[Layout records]
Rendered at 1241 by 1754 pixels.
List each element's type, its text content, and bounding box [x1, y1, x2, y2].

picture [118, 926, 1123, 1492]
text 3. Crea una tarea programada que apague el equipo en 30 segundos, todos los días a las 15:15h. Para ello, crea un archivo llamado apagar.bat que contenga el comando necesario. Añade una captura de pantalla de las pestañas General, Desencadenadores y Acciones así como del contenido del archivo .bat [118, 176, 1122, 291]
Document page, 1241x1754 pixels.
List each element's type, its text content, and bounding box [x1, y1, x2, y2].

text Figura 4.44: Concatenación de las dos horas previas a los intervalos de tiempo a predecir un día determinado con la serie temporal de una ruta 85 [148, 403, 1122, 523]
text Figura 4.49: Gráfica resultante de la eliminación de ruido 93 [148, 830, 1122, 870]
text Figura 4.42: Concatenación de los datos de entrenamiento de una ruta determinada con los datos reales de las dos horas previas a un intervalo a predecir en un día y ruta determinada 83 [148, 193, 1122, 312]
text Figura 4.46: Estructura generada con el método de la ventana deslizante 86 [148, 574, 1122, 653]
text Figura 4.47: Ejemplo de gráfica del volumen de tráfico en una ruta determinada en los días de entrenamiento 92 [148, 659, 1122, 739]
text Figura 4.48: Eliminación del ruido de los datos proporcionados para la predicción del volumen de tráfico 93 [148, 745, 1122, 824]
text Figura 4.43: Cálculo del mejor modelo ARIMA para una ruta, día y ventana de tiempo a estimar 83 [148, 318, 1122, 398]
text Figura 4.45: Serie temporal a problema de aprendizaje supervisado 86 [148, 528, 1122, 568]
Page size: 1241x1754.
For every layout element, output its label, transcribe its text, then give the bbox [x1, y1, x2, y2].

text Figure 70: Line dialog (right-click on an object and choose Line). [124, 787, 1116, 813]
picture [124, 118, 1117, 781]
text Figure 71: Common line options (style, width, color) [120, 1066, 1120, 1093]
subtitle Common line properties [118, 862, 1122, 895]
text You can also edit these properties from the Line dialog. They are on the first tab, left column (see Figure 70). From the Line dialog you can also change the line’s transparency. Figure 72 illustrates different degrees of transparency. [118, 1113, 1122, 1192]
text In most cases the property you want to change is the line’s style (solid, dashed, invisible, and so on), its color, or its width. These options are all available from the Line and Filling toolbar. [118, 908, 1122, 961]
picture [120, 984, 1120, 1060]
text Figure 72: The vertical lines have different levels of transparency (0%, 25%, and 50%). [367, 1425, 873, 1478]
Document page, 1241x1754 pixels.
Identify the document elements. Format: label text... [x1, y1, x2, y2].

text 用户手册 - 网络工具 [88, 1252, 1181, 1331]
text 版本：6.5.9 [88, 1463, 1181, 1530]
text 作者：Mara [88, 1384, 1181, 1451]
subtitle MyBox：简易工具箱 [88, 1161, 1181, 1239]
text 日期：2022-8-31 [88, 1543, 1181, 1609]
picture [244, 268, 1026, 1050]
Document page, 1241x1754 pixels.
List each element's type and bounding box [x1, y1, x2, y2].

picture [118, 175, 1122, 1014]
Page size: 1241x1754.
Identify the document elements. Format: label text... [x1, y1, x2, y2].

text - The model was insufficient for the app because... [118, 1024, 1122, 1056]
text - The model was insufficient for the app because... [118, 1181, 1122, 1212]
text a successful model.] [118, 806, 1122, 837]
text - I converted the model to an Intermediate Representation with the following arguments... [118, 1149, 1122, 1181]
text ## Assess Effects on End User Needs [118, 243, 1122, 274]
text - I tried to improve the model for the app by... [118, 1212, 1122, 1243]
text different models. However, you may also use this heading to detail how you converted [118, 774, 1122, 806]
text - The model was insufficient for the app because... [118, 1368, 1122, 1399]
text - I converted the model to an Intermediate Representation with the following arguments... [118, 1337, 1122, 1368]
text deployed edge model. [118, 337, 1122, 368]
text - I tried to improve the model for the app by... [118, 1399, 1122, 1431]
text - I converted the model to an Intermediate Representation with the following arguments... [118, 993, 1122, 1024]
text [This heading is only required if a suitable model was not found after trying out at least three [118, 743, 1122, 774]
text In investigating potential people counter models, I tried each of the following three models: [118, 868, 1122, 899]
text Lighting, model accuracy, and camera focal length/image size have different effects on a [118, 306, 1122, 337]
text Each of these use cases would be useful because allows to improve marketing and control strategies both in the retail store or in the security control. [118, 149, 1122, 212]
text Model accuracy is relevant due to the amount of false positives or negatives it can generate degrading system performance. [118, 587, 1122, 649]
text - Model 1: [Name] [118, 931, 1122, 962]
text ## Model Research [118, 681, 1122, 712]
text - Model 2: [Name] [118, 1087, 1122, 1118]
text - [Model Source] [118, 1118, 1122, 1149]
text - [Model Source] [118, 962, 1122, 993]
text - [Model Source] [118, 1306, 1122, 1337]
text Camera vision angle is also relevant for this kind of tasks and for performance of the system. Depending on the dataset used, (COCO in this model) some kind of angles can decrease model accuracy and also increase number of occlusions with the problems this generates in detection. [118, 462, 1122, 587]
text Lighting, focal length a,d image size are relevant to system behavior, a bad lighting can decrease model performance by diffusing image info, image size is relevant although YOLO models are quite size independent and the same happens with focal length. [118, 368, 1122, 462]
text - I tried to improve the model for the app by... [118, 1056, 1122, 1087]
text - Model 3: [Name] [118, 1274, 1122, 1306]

=== STATED TASK ===
Rescale the stretch from the start of the records through the line containing "picture [118, 926, 1123, 1492]", with both ends included. Reproduce every line in full, requests included, but multiply each bounding box coordinate in the answers by 1.95 and round to the nearest whole number, with halves rounded up.

=== ANSWER FOR THIS EXERCISE ===
Rendered at 1241 by 1754 pixels.
List each element's type, its text content, and bounding box [x1, y1, x2, y2].

picture [230, 1806, 2190, 2909]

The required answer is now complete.